Le numerus clausus ne laisse aucune place à l’improvisation : chaque année, les places disponibles pour devenir ergothérapeute sont comptées et l’accès se joue sur le fil. En France, l’accès à une formation d’ergothérapeute reste strictement encadré, avec un numerus clausus fixé chaque année pour l’ensemble des instituts. La plupart des candidats proviennent de filières scientifiques ou paramédicales, mais les passerelles pour adultes en reconversion existent, bien que peu mises en avant.
Les cursus dits « intensifs » promettent une montée en compétences express, avec des formats adaptés à ceux qui reprennent leurs études ou réorientent leur vie professionnelle. Mais la cadence imposée, le niveau d’exigence, la capacité à absorber rapidement un volume conséquent d’informations : tout le monde n’y trouve pas sa place. Ici, la sélection ne passe plus seulement par le dossier ou la motivation, mais aussi par la résistance au stress, l’organisation et la maturité du parcours antérieur.
Ergothérapeute : un métier porteur de sens, accessible à tout âge
Pourquoi l’ergothérapie attire-t-elle autant ? Parce qu’au cœur de ce métier, il y a l’envie de rendre service, d’inventer des solutions concrètes, et de s’adapter à chaque personne. Les besoins grandissent, dans les hôpitaux comme en centres de rééducation, auprès des enfants, des adultes ou des personnes âgées. Les ergothérapeutes interviennent partout où la vie quotidienne devient un défi à surmonter.
Ce métier n’a pas d’âge. Beaucoup s’y lancent lors d’une reconversion, à 35, 40 ou 50 ans. Retrouver du sens au travail, renouer avec l’humain, s’investir dans un secteur où l’écoute et l’inventivité comptent : voilà ce qui motive ces nouveaux candidats. L’ergothérapie, c’est aussi l’opportunité de conjuguer expérience de vie et compétences techniques dans un environnement qui ne cesse de se renouveler.
Pour s’y épanouir, il faut bien plus que des connaissances théoriques. La patience, l’écoute et l’observation sont des alliées précieuses. Les instituts répartis sur tout le territoire, Paris, Lyon, Est Créteil, voient chaque année arriver des profils très différents, venus de milieux professionnels variés. Les établissements privés, cliniques et instituts spécialisés sont en recherche constante de nouveaux talents, la demande restant soutenue dans tout le secteur de la santé.
Le salaire d’un ergothérapeute démarre généralement autour de 1 900 à 2 300 euros bruts par mois, avec des évolutions possibles au fil des années. La spécialisation ou le choix d’un secteur en pleine expansion peuvent ouvrir d’autres perspectives. Sur le terrain, l’ergothérapeute reste un acteur clé, sollicité là où l’autonomie et l’adaptation sont des enjeux quotidiens.
Reconversion à 40 ans : quelles formations intensives et parcours pour réussir ?

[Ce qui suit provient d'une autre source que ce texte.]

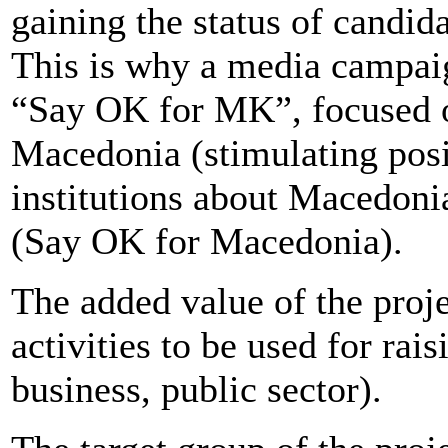
gaining the status of candi
This is why a media campai
“Say OK for MK”, focused on
Macedonia (stimulating posi
institutions about Macedoni
(Say OK for Macedonia).
The added value of the proje
activities to be used for rai
business, public sector).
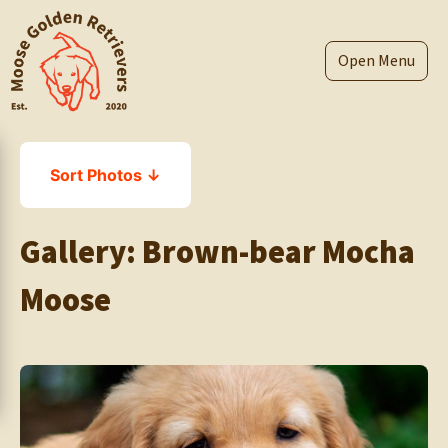
Skip
to
content
Menu
Sort Photos ↓
Gallery:
Brown-bear Mocha
Moose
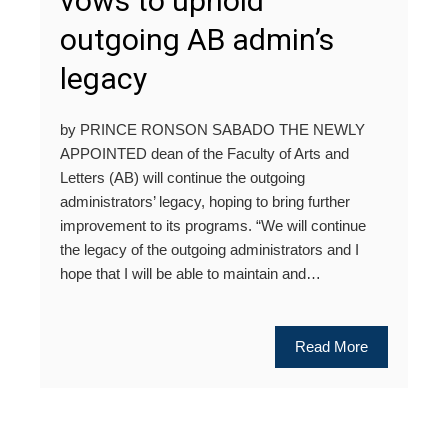
vows to uphold
outgoing AB admin’s
legacy
by PRINCE RONSON SABADO THE NEWLY
APPOINTED dean of the Faculty of Arts and
Letters (AB) will continue the outgoing
administrators’ legacy, hoping to bring further
improvement to its programs. “We will continue
the legacy of the outgoing administrators and I
hope that I will be able to maintain and…
Read More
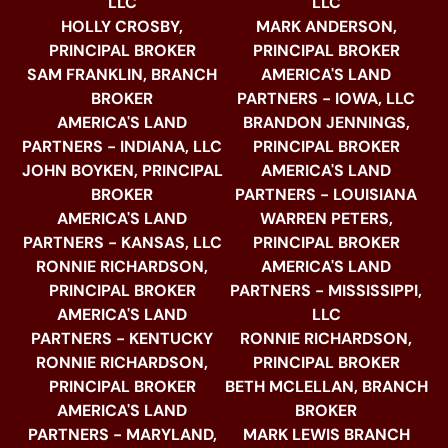
LLC
LLC
HOLLY CROSBY,
MARK ANDERSON,
PRINCIPAL BROKER
PRINCIPAL BROKER
SAM FRANKLIN, BRANCH
AMERICA'S LAND
BROKER
PARTNERS - IOWA, LLC
AMERICA'S LAND
BRANDON JENNINGS,
PARTNERS - INDIANA, LLC
PRINCIPAL BROKER
JOHN BOYKEN, PRINCIPAL
AMERICA'S LAND
BROKER
PARTNERS - LOUISIANA
AMERICA'S LAND
WARREN PETERS,
PARTNERS - KANSAS, LLC
PRINCIPAL BROKER
RONNIE RICHARDSON,
AMERICA'S LAND
PRINCIPAL BROKER
PARTNERS - MISSISSIPPI,
AMERICA'S LAND
LLC
PARTNERS - KENTUCKY
RONNIE RICHARDSON,
RONNIE RICHARDSON,
PRINCIPAL BROKER
PRINCIPAL BROKER
BETH MCLELLAN, BRANCH
AMERICA'S LAND
BROKER
PARTNERS - MARYLAND,
MARK LEWIS BRANCH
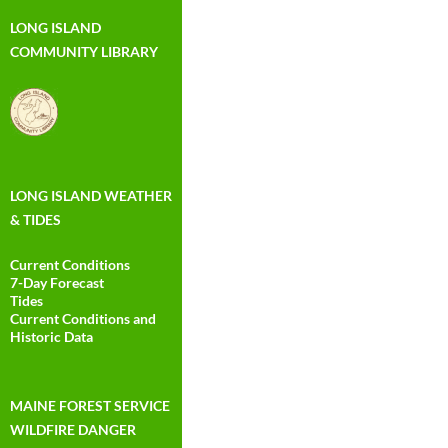
LONG ISLAND
COMMUNITY LIBRARY
LONG ISLAND WEATHER
& TIDES
Current Conditions
7-Day Forecast
Tides
Current Conditions and
Historic Data
MAINE FOREST SERVICE
WILDFIRE DANGER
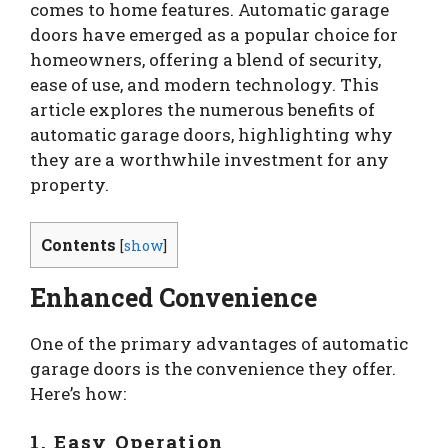
comes to home features. Automatic garage
doors have emerged as a popular choice for
homeowners, offering a blend of security,
ease of use, and modern technology. This
article explores the numerous benefits of
automatic garage doors, highlighting why
they are a worthwhile investment for any
property.
Contents
[
show
]
Enhanced Convenience
One of the primary advantages of automatic
garage doors is the convenience they offer.
Here’s how:
1. Easy Operation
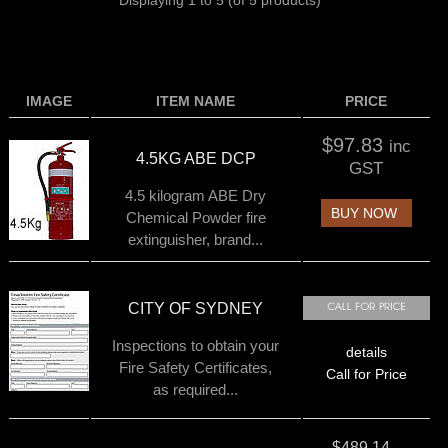
Displaying
1
to
5
(of
5
products)
IMAGE
ITEM NAME
PRICE
$97.83
inc
4.5KG ABE DCP
GST
4.5 kilogram ABE Dry
BUY NOW
Chemical Powder fire
extinguisher, brand...
CITY OF SYDNEY
Inspections to obtain your
details
Fire Safety Certificates,
Call for Price
as required...
$489.14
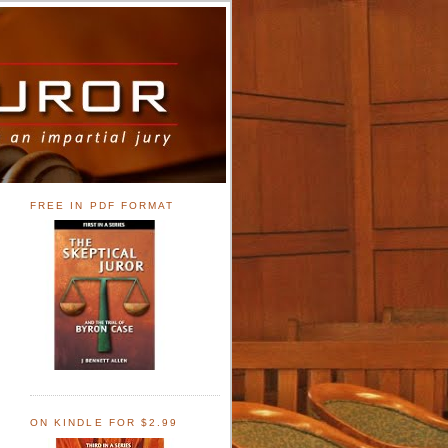
FREE IN PDF FORMAT
ON KINDLE FOR $2.99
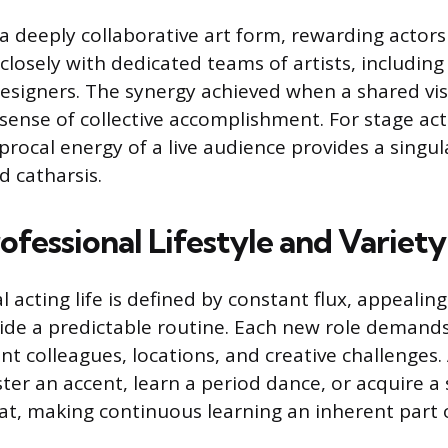
a deeply collaborative art form, rewarding actors
losely with dedicated teams of artists, including 
designers. The synergy achieved when a shared vis
a sense of collective accomplishment. For stage act
procal energy of a live audience provides a singul
d catharsis.
fessional Lifestyle and Variety
 acting life is defined by constant flux, appealing
ide a predictable routine. Each new role demands 
ent colleagues, locations, and creative challenges
er an accent, learn a period dance, or acquire a s
at, making continuous learning an inherent part o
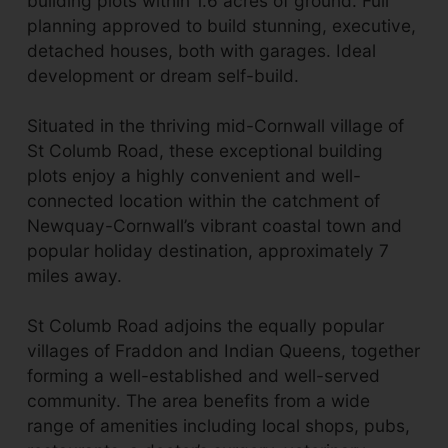
building plots within 1.6 acres of ground. Full
planning approved to build stunning, executive,
detached houses, both with garages. Ideal
development or dream self-build.
Situated in the thriving mid-Cornwall village of
St Columb Road, these exceptional building
plots enjoy a highly convenient and well-
connected location within the catchment of
Newquay-Cornwall’s vibrant coastal town and
popular holiday destination, approximately 7
miles away.
St Columb Road adjoins the equally popular
villages of Fraddon and Indian Queens, together
forming a well-established and well-served
community. The area benefits from a wide
range of amenities including local shops, pubs,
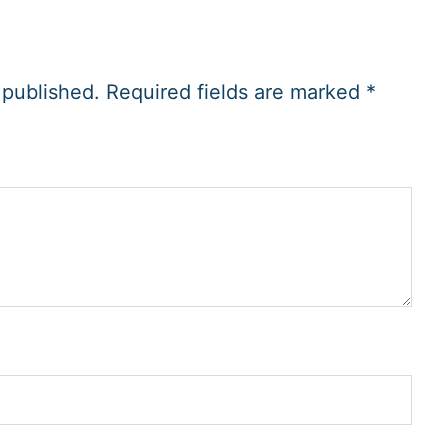
 published.
Required fields are marked
*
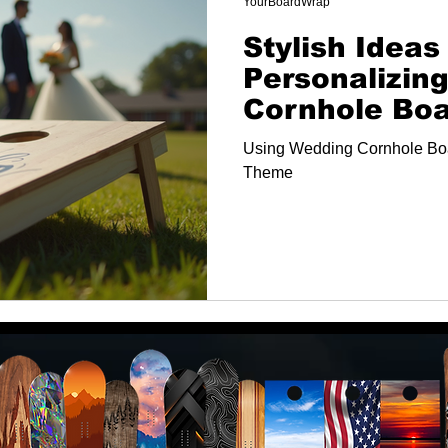
YourBoardWrap
Stylish Ideas 
Personalizin
Cornhole Bo
Using Wedding Cornhole Bo
Theme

Changer de voie à 40 ans et s’orienter vers l’ergothérapie, c’est loin d’être marginal. De plus en plus d’instituts ouvrent leurs portes à ces profils en transition, forts d’expériences acquises ailleurs. L’accès au diplôme d’État passe essentiellement par le concours : une fois admis, le parcours s’annonce dense, exigeant, mais structurant. Cours théoriques, situations pratiques, immersion sur le terrain au travers de stages : la formation bouscule, mais prépare à la réalité du métier.
Les cursus intensifs, parfois en alternance, accélèrent l’apprentissage pour une insertion plus rapide sur le marché de l’emploi. Dès la première année, les bases sont posées : anatomie, physiopathologie, méthodologie de projet, maîtrise des aides techniques et accompagnement au quotidien. Certaines écoles s’adaptent aux adultes en reconversion, en intégrant des modules spécifiques ou en proposant la validation des acquis de l’expérience (VAE) pour valoriser le parcours antérieur.
Voici les modalités et dispositifs les plus répandus pour ces formations :
- Examen du dossier et entretien pour évaluer la motivation
- Alternance entre enseignements théoriques et stages sur le terrain
- Possibilité de bénéficier de financements (CPF, aides régionales)
Le CPF se révèle particulièrement utile pour financer en partie ou intégralement la formation, simplifiant la prise de décision pour les adultes en reconversion. Pour celles et ceux qui misent sur la VAE, un accompagnement individualisé est proposé tout au long du processus, de la constitution du dossier jusqu’à l’entretien final. Entrer dans cette voie impose de la rigueur, une forte capacité d’adaptation et une motivation à toute épreuve. À la clé : un nouveau départ, et la certitude de faire une différence, chaque jour, dans la vie des autres.